OK OK I know I’ve admitted to many fatal flaws before today so this one won’t entirely surprise anyone who reads my diary (well, no-one who knows what the hell I’m on about anyway).
So, this is it, my big revelation………
I LOVE the Eurovision Song Contest with a passion. I really do. Not because it’s full of glittering and fantastic songs by marvellous artists from across Europe, quite the reverse. In fact, the show’s musical content is dire mostly. There are a couple of little gems pop up each year but by and large the standard (for anyone who isn’t familiar with this great European tradition) is …..well, think reasonable standard karaoke with spandex, lurex and lycra abound. It’s quite remarkable if for no more than its total embrace of the cheesy tacky pop that we all hate.
Anyhow. I love it. It’s something I look forward to from the day I go back to work after Christmas to the day of the event. This year it is today. It’s going on behind me as I type this out to you. Of the first seven songs I’d place my money on Norway….a dapper little chap (young) – really clear boy band looks and an inoffensive little number. No 7 is Holland who are a bit too serious to be in with much of a chance but I quite like the song in a funny, self-flagellating way.
BUT each year I get totally behind the country of my birth, Cyprus. I shout and holler for them as they perform their song which (I'm sorry to say) is usually among the worst of the competition. One thing they can always be certain of though is they will never suffer the ignominy of ending the contest with ‘nil points’ because Cyprus has a strong ally – Greece, who unerringly award Cyprus ‘douze points’ and of course Cyprus reciprocate with ‘douze points’ for Greece. It’s a wonderful element of the voting that this always happens.
That’s what gave me my idea for my pic today – a very long chat with Jeanne last night covering all sorts of subjects (most too naughty to reveal here) including discussing tactical voting. So, here is my tactical vote for that gorgeous island in the sun, birthplace of Aphrodite, goddess of love, where 43 years ago I came into the world albeit on British Sovereign Territory so I have a UK passport. I hope Polyvios doesn’t object to me claiming a little stake on the land of his home.
I haven’t heard the UK entry yet this year.
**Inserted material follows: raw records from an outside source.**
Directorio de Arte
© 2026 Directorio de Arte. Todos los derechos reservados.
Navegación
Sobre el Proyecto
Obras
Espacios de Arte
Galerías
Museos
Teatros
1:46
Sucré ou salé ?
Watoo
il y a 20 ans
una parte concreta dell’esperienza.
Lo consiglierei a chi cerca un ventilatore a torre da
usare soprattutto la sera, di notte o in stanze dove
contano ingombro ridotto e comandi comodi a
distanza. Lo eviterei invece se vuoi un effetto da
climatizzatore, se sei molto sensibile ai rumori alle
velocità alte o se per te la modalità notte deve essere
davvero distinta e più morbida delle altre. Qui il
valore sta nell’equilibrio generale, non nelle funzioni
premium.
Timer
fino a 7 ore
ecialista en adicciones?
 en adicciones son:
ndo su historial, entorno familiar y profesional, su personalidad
I’m told the singer is a failed ‘Pop Idol’ (or some such) entrant so I have to say that doesn’t fill me with excitement or indeed much hope of the UK doing OK. Still, he’d have to go some to beat last year’s UK entry – Jemini – they were so bad (the female singer sang off key throughout) they picked up the contest’s only second ever ‘nil points’!!! Boy that must be tough to live with for the two singers.
I’m now being treated to the Ukraine’s entry. They look like they are extras from Mad Max and are singing something you might expect in the ‘gypsy scene’ from any one of about 20 James Bond films. Not one of this year’s better entries, I must say. Terry Wogan (an Irish institution) who compares this event for the BBC each year has the most acerbic wit when describing the contestants. He has just described this act as ‘needing some strong alcohol to endure’. Hee hee.
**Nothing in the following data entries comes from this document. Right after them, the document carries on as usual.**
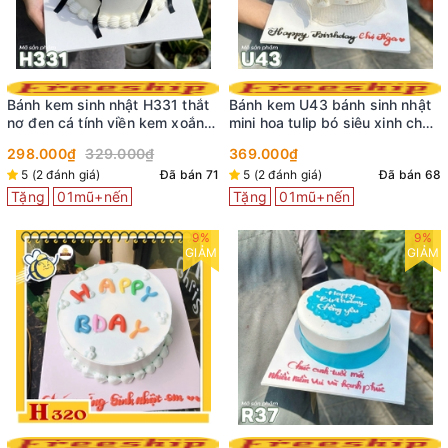
Bánh kem sinh nhật H331 thắt
Bánh kem U43 bánh sinh nhật
nơ đen cá tính viền kem xoắn
mini hoa tulip bó siêu xinh cho
ốc
nữ
298.000₫
329.000₫
369.000₫
5 (2 đánh giá)
Đã bán 71
5 (2 đánh giá)
Đã bán 68
Tặng
01mũ+nến
Tặng
01mũ+nến
9%
9%
GIẢM
GIẢM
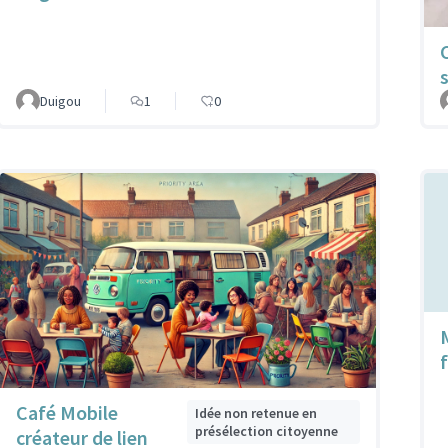
Duigou
1
0
Café Mobile
Idée non retenue en
présélection citoyenne
créateur de lien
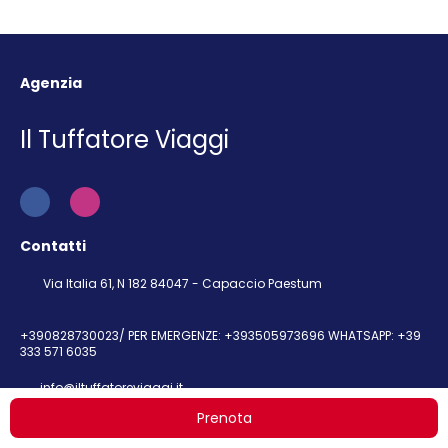
Agenzia
Il Tuffatore Viaggi
Contatti
Via Italia 61, N 182 84047 - Capaccio Paestum
+390828730023/ PER EMERGENZE: +393505973696 WHATSAPP: +39
333 571 6035
info@iltuffatoreviaggi.it
Prenota
Link Utili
David wandered in a few minutes ago moaning about one of the artists and I said ‘come on you love it really’ and he said ‘yep, I warm to it towards the end of the second bottle of wine!’-
So, I leave you now, to tuck into my Cypriot food (Halloumi, hummus and olives), washed down with a bottle of Keo beer to await the voting…….
UPDATE - the songs are over, (shame) the voting's not yet begun. My money is on Sweden - a beautiful woman and a catchy song. Cyprus? A 16 year old girl from Gillingham in Kent (with a Cypriot surname) doing quite a good song. The UK? Well, surprisingly good really - I doubt we'll see a 'nil points' tonight somehow. As for Simon's tip, Turkey well I must say I thought they were terrible! See, one man's meat! As for Romania - well, she buys her outfits from Honour.co.uk that's for sure!!!
2nd Update - Cyprus have some points already and UK still have none!
Last update - Ukraine have (quite amazingly) won the competition, by a clear margin. There's no accounting for taste. I agreed with Terry Wogan's observations about them and I can't wait to see his commentary next year. (One of the glorious prizes from the show is that the winning nation hosts the following year's contest.)